■ Aim of the exercise:
Restate the records that follow word for word. Omit the images.

Revision comparison data
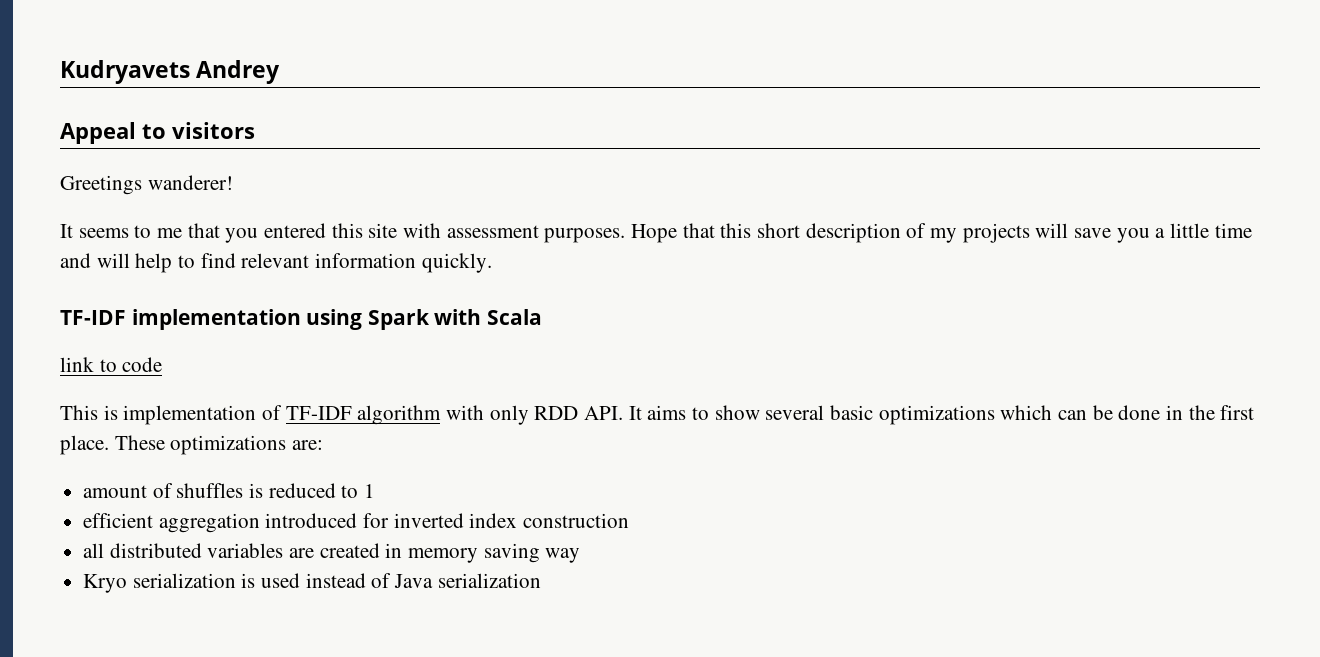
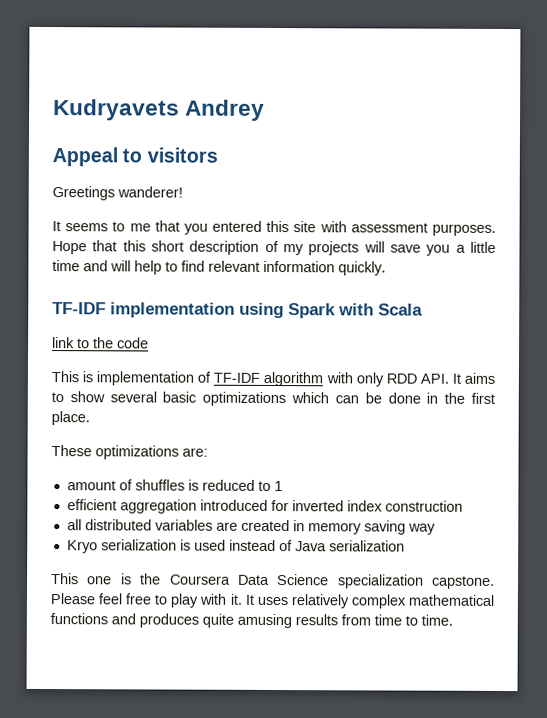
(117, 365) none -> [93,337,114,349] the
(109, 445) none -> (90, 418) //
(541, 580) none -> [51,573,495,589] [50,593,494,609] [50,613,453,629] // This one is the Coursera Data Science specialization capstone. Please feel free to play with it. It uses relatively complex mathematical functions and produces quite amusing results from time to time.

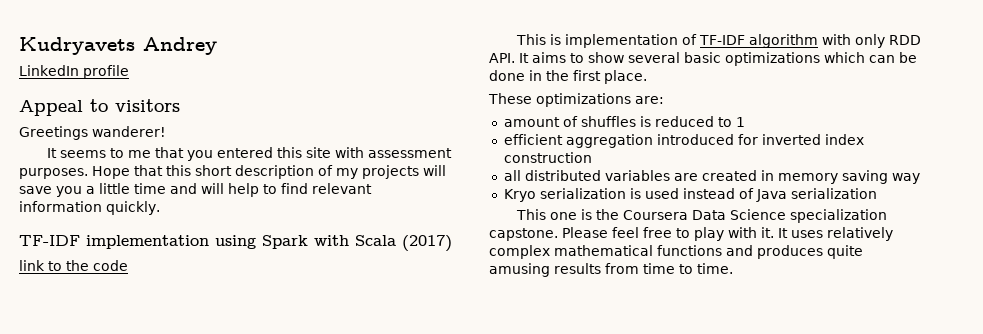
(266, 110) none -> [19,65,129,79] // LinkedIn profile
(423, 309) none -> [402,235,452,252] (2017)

■ Written solution:
(117, 365) none -> [93,337,114,349] the
(109, 445) none -> (90, 418) //
(541, 580) none -> [51,573,495,589] [50,593,494,609] [50,613,453,629] // This one is the Coursera Data Science specialization capstone. Please feel free to play with it. It uses relatively complex mathematical functions and produces quite amusing results from time to time.

(266, 110) none -> [19,65,129,79] // LinkedIn profile
(423, 309) none -> [402,235,452,252] (2017)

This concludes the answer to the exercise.